Foi sendo estabelecida “toda uma economia em torno da estrada e da autoestrada e houve uma ausência completa de uma estratégia de desenvolvimento do território” Para Manuel Tão tudo isto advém da falta de conhecimento, tanto da classe política, que só conhece “o avião para Bruxelas”, quanto dos eleitores: “Como se pode pedir que votem noutra visão se eles próprios desconhecem o cenário alternativo?”

Frederico Francisco, Secretário de Estado das Infraestruturas no último governo de António Costa, também acredita que “esse é um dos grandes entraves” à priorização do investimento português na ferrovia.

“Falta perceção pública sobre quão bom o serviço ferroviário pode ser. E sobre quão melhor pode ser, quer face ao avião, quer face à rodovia. Em Portugal, infelizmente não temos uma cultura de transportes públicos.”

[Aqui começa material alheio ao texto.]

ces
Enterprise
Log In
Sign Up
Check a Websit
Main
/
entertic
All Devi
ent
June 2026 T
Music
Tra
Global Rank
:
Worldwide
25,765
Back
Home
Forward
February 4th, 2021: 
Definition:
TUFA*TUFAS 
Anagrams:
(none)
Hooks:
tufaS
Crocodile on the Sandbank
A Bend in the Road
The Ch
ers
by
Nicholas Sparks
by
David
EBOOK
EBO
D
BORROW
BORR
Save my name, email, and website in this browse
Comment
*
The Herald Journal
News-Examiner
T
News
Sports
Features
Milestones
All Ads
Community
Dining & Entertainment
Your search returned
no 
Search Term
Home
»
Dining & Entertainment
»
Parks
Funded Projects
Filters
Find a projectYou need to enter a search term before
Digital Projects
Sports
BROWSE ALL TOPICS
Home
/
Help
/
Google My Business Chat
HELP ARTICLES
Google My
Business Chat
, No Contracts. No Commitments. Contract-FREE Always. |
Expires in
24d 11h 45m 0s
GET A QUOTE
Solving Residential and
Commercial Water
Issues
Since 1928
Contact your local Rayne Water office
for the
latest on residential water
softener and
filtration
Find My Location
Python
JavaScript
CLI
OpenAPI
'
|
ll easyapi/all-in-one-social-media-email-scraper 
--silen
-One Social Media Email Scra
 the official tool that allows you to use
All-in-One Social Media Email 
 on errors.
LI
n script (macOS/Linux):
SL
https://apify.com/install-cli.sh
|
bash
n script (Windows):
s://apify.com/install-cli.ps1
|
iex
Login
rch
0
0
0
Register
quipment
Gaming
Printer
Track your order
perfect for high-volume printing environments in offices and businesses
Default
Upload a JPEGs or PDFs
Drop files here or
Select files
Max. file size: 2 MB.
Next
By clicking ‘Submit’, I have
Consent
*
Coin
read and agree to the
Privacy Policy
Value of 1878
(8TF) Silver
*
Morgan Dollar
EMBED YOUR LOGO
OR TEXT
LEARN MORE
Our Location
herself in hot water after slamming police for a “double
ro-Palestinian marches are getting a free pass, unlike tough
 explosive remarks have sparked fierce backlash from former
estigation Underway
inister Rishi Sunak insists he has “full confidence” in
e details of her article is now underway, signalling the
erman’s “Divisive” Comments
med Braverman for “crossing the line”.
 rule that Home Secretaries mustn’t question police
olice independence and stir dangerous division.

E a a crónica falta de aproveitamento dos fundos europeus destinados à ferrovia constitui “um desperdício”: “Dispersamos os fundos europeus em micro-projetos locais, porque cada município tem que ter o seu pequeno projeto, e perdemos capacidade de financiar projetos de escala nacional”,

O agora deputado considera que há uma “excessiva dependência dos fundos europeus”. “Se estivermos dependentes dos fundos europeus para fazer todo este investimento ou dependentes de taxas de comparticipação de 80%, que é aquilo que se fala, então nem vale a pena”.

Frederico Francisco, Secretário de Estado das Infraestruturas entre janeiro de 2023 e abril de 2024. Foto: Frederico Raposo

Entre 2000 e 2017, Espanha aproveitou quase metade do total dos fundos europeus destinados à alta velocidade, mais de 11 mil milhões de euros de um total de 21,8 mil milhões – o que significou um cofinanciamento europeu de cerca de 26% do total investido. Ao todo, entre 1992 e 2022, Espanha investiu 57,2 mil milhões de euros na sua rede de alta velocidade ferroviária.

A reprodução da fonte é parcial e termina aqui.